Pro's and cons of different materials and how to use them:
- Egg cartons- Don't ever use these! they do nothing and are ugly!
- Studio Foam- Generally inneffective. It is low density and too thin to absorb the important lower frequencies. However, it can be used effectively by being glued to the front a thicker more dense panel.
-Heavy moving blankets- Better than nothing, just not hung from the wall. Drape them on mic stands and place closer to the instrument. They are broadband, but too thin to be very effective.
- Open door or window- Remember, the goal is to get rid of the sound, and an open door or window allows sound to escape and not return. While this may cause other problems and may not be worthwhile, it is a consideration.
-Furniture - Couch, bed mattress, pillows... these provide broadband absorption and although they're low density, they're often thick enough to be effective. Furniture also provides diffusion, which scatters the sound waves, and is helpful.
-Normal house insulation, sometimes called "the pink stuff" or "the fluffy stuff". This type of insulation works, although is not very dense so it needs to be at least 2 feet thick to be effective.
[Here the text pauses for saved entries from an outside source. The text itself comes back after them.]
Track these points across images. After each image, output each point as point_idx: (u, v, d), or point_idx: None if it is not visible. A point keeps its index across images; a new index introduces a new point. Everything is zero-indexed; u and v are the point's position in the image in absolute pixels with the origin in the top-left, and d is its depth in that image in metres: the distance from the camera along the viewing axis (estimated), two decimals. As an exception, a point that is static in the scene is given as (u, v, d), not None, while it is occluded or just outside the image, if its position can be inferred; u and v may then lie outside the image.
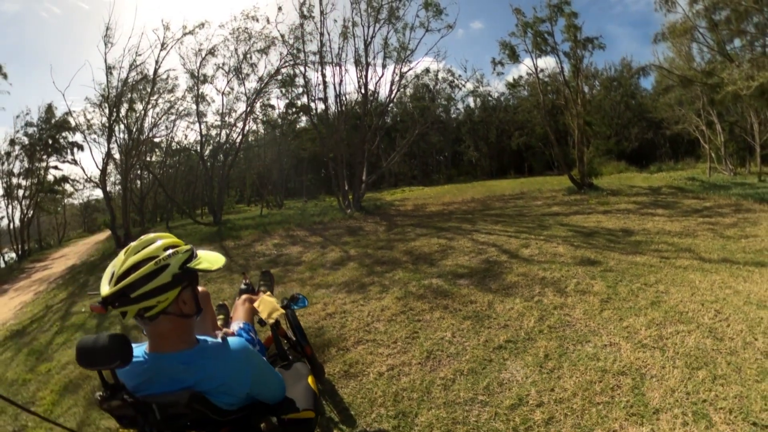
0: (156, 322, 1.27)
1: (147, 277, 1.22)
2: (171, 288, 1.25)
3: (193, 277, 1.36)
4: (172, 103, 18.22)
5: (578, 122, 13.95)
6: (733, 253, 5.41)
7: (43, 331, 5.93)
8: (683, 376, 2.66)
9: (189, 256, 1.32)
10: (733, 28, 11.29)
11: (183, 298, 1.31)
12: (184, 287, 1.31)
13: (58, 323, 6.10)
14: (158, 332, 1.30)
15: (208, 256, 1.39)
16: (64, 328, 5.74)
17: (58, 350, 4.92)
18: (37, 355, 4.97)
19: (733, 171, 19.59)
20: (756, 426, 2.15)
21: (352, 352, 3.43)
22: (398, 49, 14.35)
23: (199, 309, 1.40)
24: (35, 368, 4.46)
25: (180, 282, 1.28)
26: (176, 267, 1.27)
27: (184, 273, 1.29)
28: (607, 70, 33.52)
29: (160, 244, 1.30)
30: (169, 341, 1.31)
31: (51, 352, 4.95)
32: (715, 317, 3.53)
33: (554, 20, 13.62)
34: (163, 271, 1.24)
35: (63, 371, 4.18)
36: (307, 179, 32.39)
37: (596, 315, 3.74)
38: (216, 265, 1.37)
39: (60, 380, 3.94)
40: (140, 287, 1.20)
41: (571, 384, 2.68)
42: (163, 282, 1.24)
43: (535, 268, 5.22)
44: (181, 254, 1.30)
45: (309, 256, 7.47)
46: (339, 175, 14.05)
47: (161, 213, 24.80)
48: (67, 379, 3.92)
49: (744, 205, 9.18)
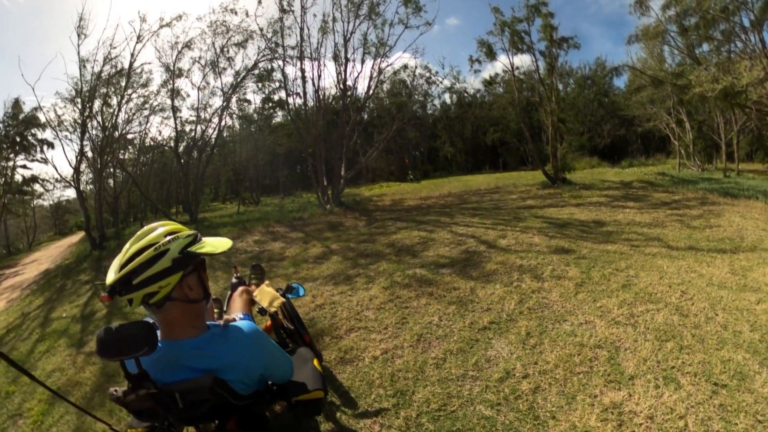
0: (163, 309, 1.28)
1: (147, 263, 1.22)
2: (172, 273, 1.25)
3: (197, 262, 1.36)
4: (146, 98, 17.67)
5: (552, 119, 14.37)
6: (698, 242, 5.83)
7: (22, 340, 5.73)
8: (654, 348, 2.99)
9: (191, 241, 1.33)
10: (701, 34, 11.98)
11: (188, 284, 1.32)
12: (189, 272, 1.31)
13: (38, 331, 5.87)
14: (168, 320, 1.31)
15: (212, 241, 1.39)
16: (46, 336, 5.54)
17: (41, 358, 4.76)
18: (18, 365, 4.83)
19: (701, 167, 20.55)
20: (716, 385, 2.50)
21: (346, 339, 3.57)
22: (377, 45, 14.43)
23: (207, 294, 1.40)
24: (18, 379, 4.22)
25: (181, 266, 1.28)
26: (176, 251, 1.27)
27: (186, 257, 1.29)
28: (582, 69, 34.28)
29: (161, 231, 1.31)
30: (179, 328, 1.32)
31: (33, 361, 4.77)
32: (681, 297, 3.89)
33: (531, 20, 13.96)
34: (163, 257, 1.24)
35: (49, 380, 4.04)
36: (284, 175, 32.17)
37: (572, 297, 4.04)
38: (220, 248, 1.37)
39: (47, 389, 3.84)
40: (141, 273, 1.21)
41: (552, 357, 2.95)
42: (163, 267, 1.24)
43: (513, 257, 5.49)
44: (182, 239, 1.30)
45: (291, 252, 7.53)
46: (318, 170, 14.05)
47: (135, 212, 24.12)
48: (54, 387, 3.73)
49: (710, 199, 9.74)
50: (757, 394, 2.40)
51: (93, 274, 9.31)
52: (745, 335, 3.10)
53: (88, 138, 14.74)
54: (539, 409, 2.42)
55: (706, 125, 21.63)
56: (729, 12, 10.94)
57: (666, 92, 16.99)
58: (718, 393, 2.43)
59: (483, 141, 33.61)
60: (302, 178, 33.53)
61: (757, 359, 2.77)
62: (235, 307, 2.20)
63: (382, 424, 2.41)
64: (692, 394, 2.44)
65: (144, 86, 17.00)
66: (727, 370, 2.65)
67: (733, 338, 3.07)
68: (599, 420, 2.28)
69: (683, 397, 2.41)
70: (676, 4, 12.08)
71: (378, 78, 15.08)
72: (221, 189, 34.13)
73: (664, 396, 2.43)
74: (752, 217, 7.50)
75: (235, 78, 16.61)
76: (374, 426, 2.40)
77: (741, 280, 4.28)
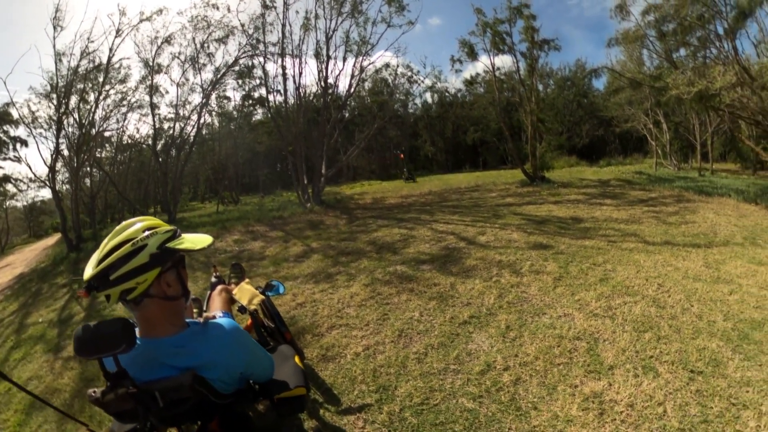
0: (142, 306, 1.26)
1: (124, 258, 1.20)
2: (149, 269, 1.23)
3: (176, 259, 1.34)
4: (124, 95, 17.15)
5: (532, 119, 14.61)
6: (674, 237, 5.99)
7: (-4, 348, 5.48)
8: (632, 338, 3.05)
9: (170, 237, 1.30)
10: (679, 39, 12.36)
11: (166, 280, 1.29)
12: (167, 269, 1.29)
13: (13, 337, 5.65)
14: (146, 317, 1.29)
15: (192, 237, 1.36)
16: (21, 342, 5.33)
17: (17, 366, 4.58)
18: (-9, 373, 4.61)
19: (677, 166, 21.30)
20: (693, 372, 2.59)
21: (327, 336, 3.54)
22: (359, 43, 14.37)
23: (186, 291, 1.38)
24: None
25: (159, 263, 1.25)
26: (154, 247, 1.24)
27: (164, 253, 1.26)
28: (562, 70, 35.04)
29: (139, 226, 1.29)
30: (158, 325, 1.30)
31: (9, 369, 4.57)
32: (658, 289, 4.00)
33: (513, 21, 14.16)
34: (140, 252, 1.22)
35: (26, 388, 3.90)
36: (263, 174, 31.82)
37: (550, 291, 4.09)
38: (199, 245, 1.33)
39: (24, 398, 3.61)
40: (119, 268, 1.19)
41: (532, 350, 2.98)
42: (141, 263, 1.21)
43: (492, 253, 5.53)
44: (161, 234, 1.28)
45: (272, 251, 7.45)
46: (298, 169, 13.92)
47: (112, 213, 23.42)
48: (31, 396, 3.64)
49: (685, 196, 10.07)
50: (731, 379, 2.50)
51: (70, 276, 9.03)
52: (719, 324, 3.20)
53: (64, 135, 14.19)
54: (521, 400, 2.43)
55: (683, 126, 22.38)
56: (705, 20, 11.37)
57: (644, 94, 17.47)
58: (695, 379, 2.51)
59: (463, 140, 33.95)
60: (282, 177, 33.21)
61: (730, 346, 2.87)
62: (214, 306, 2.16)
63: (365, 419, 2.39)
64: (670, 381, 2.50)
65: (122, 82, 16.51)
66: (703, 357, 2.74)
67: (707, 327, 3.16)
68: (581, 409, 2.30)
69: (661, 385, 2.47)
70: (656, 10, 12.49)
71: (359, 76, 15.08)
72: (200, 188, 33.58)
73: (643, 384, 2.48)
74: (725, 213, 7.78)
75: (215, 74, 16.35)
76: (358, 422, 2.38)
77: (715, 272, 4.42)
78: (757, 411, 2.22)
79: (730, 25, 10.98)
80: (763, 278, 4.21)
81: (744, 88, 10.77)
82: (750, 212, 8.09)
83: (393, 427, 2.30)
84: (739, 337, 3.01)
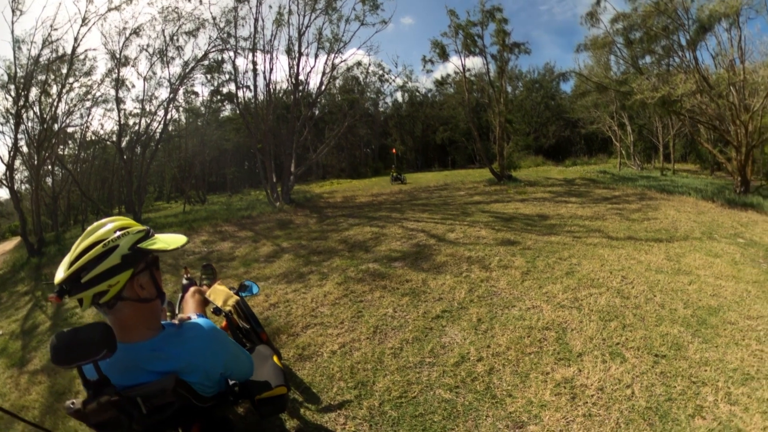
0: (115, 309, 1.21)
1: (96, 260, 1.15)
2: (121, 270, 1.18)
3: (149, 260, 1.30)
4: (89, 88, 15.95)
5: (500, 120, 14.98)
6: (637, 232, 6.27)
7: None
8: (598, 327, 3.20)
9: (142, 237, 1.25)
10: (645, 47, 13.08)
11: (140, 282, 1.25)
12: (140, 270, 1.25)
13: None
14: (121, 320, 1.24)
15: (165, 237, 1.31)
16: None
17: None
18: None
19: (641, 166, 22.38)
20: (657, 356, 2.78)
21: (303, 336, 3.52)
22: (331, 41, 14.26)
23: (160, 293, 1.34)
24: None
25: (131, 264, 1.21)
26: (126, 248, 1.19)
27: (136, 254, 1.21)
28: (531, 73, 35.98)
29: (111, 227, 1.24)
30: (133, 329, 1.26)
31: None
32: (622, 281, 4.20)
33: (485, 24, 14.52)
34: (112, 253, 1.17)
35: None
36: (231, 172, 31.20)
37: (518, 285, 4.22)
38: (173, 245, 1.28)
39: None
40: (90, 270, 1.14)
41: (504, 340, 3.07)
42: (112, 264, 1.17)
43: (462, 249, 5.64)
44: (132, 235, 1.23)
45: (241, 252, 7.31)
46: (267, 166, 13.68)
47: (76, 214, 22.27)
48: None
49: (648, 194, 10.61)
50: (691, 360, 2.72)
51: (32, 283, 8.52)
52: (680, 312, 3.42)
53: (24, 131, 13.21)
54: (496, 388, 2.50)
55: (646, 129, 23.61)
56: (669, 31, 12.11)
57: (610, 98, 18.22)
58: (659, 362, 2.69)
59: (433, 139, 34.30)
60: (250, 175, 32.69)
61: (690, 331, 3.09)
62: (188, 309, 2.08)
63: (346, 415, 2.40)
64: (636, 365, 2.66)
65: (87, 74, 15.44)
66: (666, 342, 2.93)
67: (669, 315, 3.37)
68: (553, 394, 2.40)
69: (628, 369, 2.62)
70: (624, 19, 13.15)
71: (331, 74, 14.96)
72: (165, 187, 32.46)
73: (612, 369, 2.61)
74: (685, 210, 8.25)
75: (183, 68, 15.77)
76: (339, 418, 2.38)
77: (675, 265, 4.69)
78: (715, 387, 2.46)
79: (691, 37, 11.78)
80: (719, 269, 4.53)
81: (703, 95, 11.62)
82: (708, 209, 8.61)
83: (374, 422, 2.32)
84: (698, 322, 3.24)
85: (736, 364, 2.71)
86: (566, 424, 2.21)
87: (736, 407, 2.31)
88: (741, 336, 3.10)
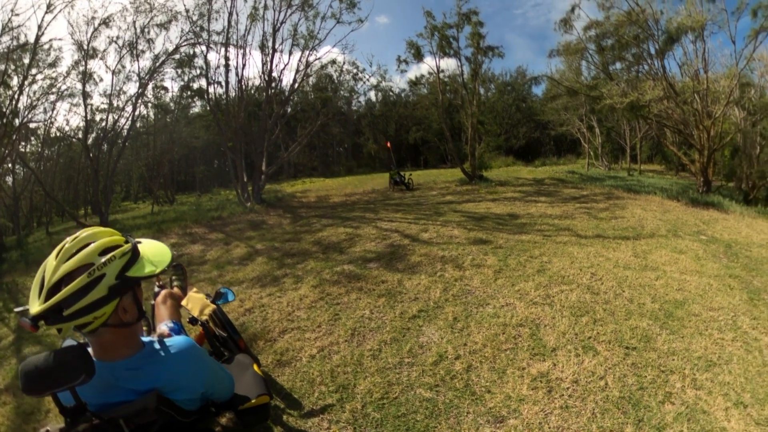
0: (97, 334, 1.14)
1: (80, 292, 1.05)
2: (108, 302, 1.09)
3: (134, 281, 1.19)
4: (53, 81, 15.03)
5: (472, 121, 15.23)
6: (605, 231, 6.49)
7: None
8: (570, 322, 3.32)
9: (128, 261, 1.16)
10: (616, 54, 13.71)
11: (123, 306, 1.16)
12: (124, 294, 1.16)
13: None
14: (100, 342, 1.17)
15: (151, 256, 1.23)
16: None
17: None
18: None
19: (608, 167, 23.33)
20: (628, 348, 2.92)
21: (280, 341, 3.46)
22: (306, 38, 14.07)
23: (141, 314, 1.25)
24: None
25: (119, 293, 1.12)
26: (112, 277, 1.10)
27: (123, 282, 1.13)
28: (503, 76, 36.54)
29: (95, 247, 1.12)
30: (114, 350, 1.19)
31: None
32: (592, 278, 4.35)
33: (461, 27, 14.71)
34: (98, 284, 1.07)
35: None
36: (200, 171, 30.48)
37: (492, 283, 4.32)
38: (161, 265, 1.22)
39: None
40: (73, 304, 1.04)
41: (480, 338, 3.14)
42: (99, 296, 1.07)
43: (435, 249, 5.70)
44: (118, 259, 1.13)
45: (213, 254, 7.14)
46: (237, 165, 13.36)
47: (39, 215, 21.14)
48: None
49: (615, 194, 11.01)
50: (660, 351, 2.88)
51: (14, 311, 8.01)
52: (648, 306, 3.59)
53: None
54: (474, 385, 2.56)
55: (614, 131, 24.63)
56: (639, 39, 12.77)
57: (579, 101, 18.90)
58: (630, 354, 2.83)
59: (406, 139, 34.46)
60: (220, 174, 31.99)
61: (658, 324, 3.26)
62: (161, 316, 1.98)
63: (330, 419, 2.38)
64: (608, 358, 2.78)
65: (52, 66, 14.58)
66: (635, 335, 3.07)
67: (638, 309, 3.53)
68: (530, 389, 2.48)
69: (601, 361, 2.74)
70: (597, 26, 13.72)
71: (305, 71, 14.73)
72: (133, 187, 31.40)
73: (585, 362, 2.72)
74: (651, 209, 8.61)
75: (153, 62, 15.24)
76: (322, 423, 2.36)
77: (642, 261, 4.90)
78: (682, 374, 2.63)
79: (660, 47, 12.51)
80: (684, 264, 4.77)
81: (669, 101, 12.40)
82: (673, 208, 9.03)
83: (357, 424, 2.31)
84: (665, 315, 3.41)
85: (700, 353, 2.90)
86: (544, 416, 2.28)
87: (701, 392, 2.49)
88: (704, 326, 3.30)
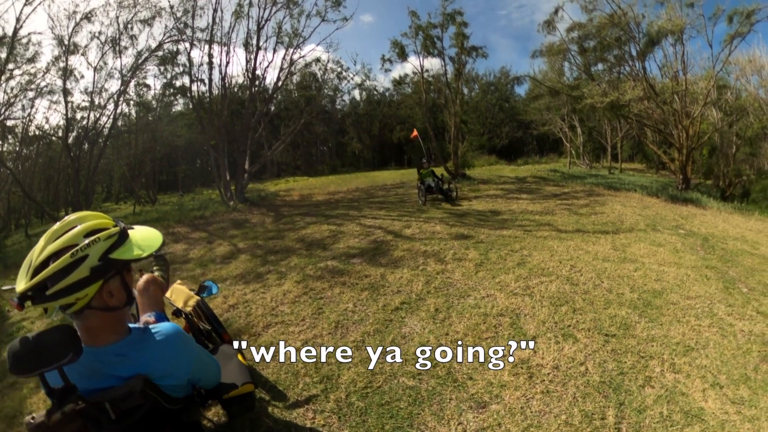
0: (83, 317, 1.14)
1: (63, 272, 1.05)
2: (90, 283, 1.09)
3: (120, 265, 1.17)
4: (32, 77, 14.56)
5: (455, 120, 15.38)
6: (585, 226, 6.62)
7: None
8: (550, 312, 3.38)
9: (114, 243, 1.14)
10: (597, 56, 14.10)
11: (109, 289, 1.15)
12: (110, 277, 1.15)
13: None
14: (87, 326, 1.16)
15: (140, 240, 1.22)
16: None
17: None
18: None
19: (590, 165, 23.76)
20: (607, 336, 3.00)
21: (264, 335, 3.45)
22: (291, 35, 13.98)
23: (130, 298, 1.24)
24: None
25: (102, 275, 1.11)
26: (95, 258, 1.09)
27: (107, 264, 1.12)
28: (487, 76, 36.79)
29: (79, 230, 1.12)
30: (100, 335, 1.18)
31: None
32: (571, 270, 4.43)
33: (446, 27, 14.79)
34: (80, 264, 1.07)
35: None
36: (182, 170, 30.01)
37: (473, 276, 4.38)
38: (149, 249, 1.20)
39: None
40: (56, 283, 1.05)
41: (461, 328, 3.19)
42: (80, 277, 1.07)
43: (418, 244, 5.75)
44: (103, 241, 1.12)
45: (196, 253, 7.05)
46: (220, 164, 13.22)
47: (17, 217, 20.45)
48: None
49: (595, 191, 11.24)
50: (639, 338, 2.96)
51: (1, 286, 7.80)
52: (627, 296, 3.68)
53: None
54: (456, 372, 2.59)
55: (596, 131, 25.03)
56: (621, 42, 13.14)
57: (562, 101, 19.16)
58: (609, 341, 2.89)
59: (390, 138, 34.52)
60: (202, 173, 31.59)
61: (637, 312, 3.35)
62: (144, 305, 1.91)
63: (314, 410, 2.38)
64: (588, 345, 2.84)
65: (31, 61, 14.12)
66: (615, 323, 3.15)
67: (617, 299, 3.62)
68: (511, 375, 2.52)
69: (581, 348, 2.79)
70: (580, 28, 14.02)
71: (289, 69, 14.61)
72: (114, 187, 30.67)
73: (565, 349, 2.77)
74: (631, 205, 8.83)
75: (136, 59, 14.98)
76: (307, 413, 2.36)
77: (621, 254, 5.01)
78: (660, 359, 2.72)
79: (641, 49, 12.89)
80: (662, 257, 4.91)
81: (650, 101, 12.76)
82: (652, 204, 9.27)
83: (342, 413, 2.32)
84: (644, 304, 3.51)
85: (678, 339, 2.99)
86: (526, 401, 2.32)
87: (680, 375, 2.57)
88: (682, 314, 3.41)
If you take 2 foot thickness and squish it down to 1 foot thickness...that counts as 2 foot thickness because it would be twice as dense.
-Acoustical house insulation- This type of insulation is designed to go in the walls of homes to reduce the amount of sound travelling from one room to another. It is designed to absorb sound, and it works well. It is a medium density and an effective broadband absorber if there is at least 5" of thickness. Roxul Safe'n'Sound , or rock wool is a good example of this type.
-Owens Corning 703 Rigid fiberglass insulation - This is a very effective material for sound absorption, and is probably the most common material used in high end sound absorption panels by the best manufacturers. It is considered a broadband, but the frequency range that it is optimal at absorbing is that of our hearing. It is quite dense, and 2" thickness is effective, although 4" thickness is ideal, with 4" airspace between the panel and the wall.
-Owens corning 705 Rigid fiberglas insulation - This is very dense, and is the best material for absorbing bass frequencies. It also absorbs midrange frequencies very well, and becomes slightly reflective towards the upper frequencies. Even 1" thickness is effective, although 2" is recommended. OC 705 is is ideal for bass traps in corners, but can also be used as wall panels, or as a cloud where the ceiling is low and less thickness is desired. Feel free to glue studio foam on the surface to alleviate some high frequency reflections.
Tip - Owens Corning rigid fiberglass insulation comes in batts. It is yellow coloured, and fairly firm. If you touch it, fibers will rub off onto your skin. It needs to be covered in fabric. Go to the hardware store and get some aerosol spray on glue (I use 3M super 77). Spray the glue onto the insulation, place the fabric on and push out the wrinkles before the glue dries.
This site only covers the basics, for more detailed explanations of room acoustics and treatment, visit: http://ethanwiner.com/acoustics.html
General Recommendations
For a small to medium sized rectangular room. This is appropriate for both mixing and recording.
-Place 2'x4' panels of 2" thick Owens Corning 705 at 45 degree angles in all the corners.
-Hang 2'x4' panels of 2" thick Owens Corning 705 from the ceiling. Leave about 4" airspace and cover 80-90% of the surface area of the ceiling where recording or mixing takes place.
-Place homemade panels of acoustical house insulation, as shown below, along the walls. Or,
-Place 2'x4' panels of 4" thick Owens Corning 703 at the first reflection points, 4" away from the wall.
Hard flooring throughout the room, a rug or area mat for comfort is acceptable.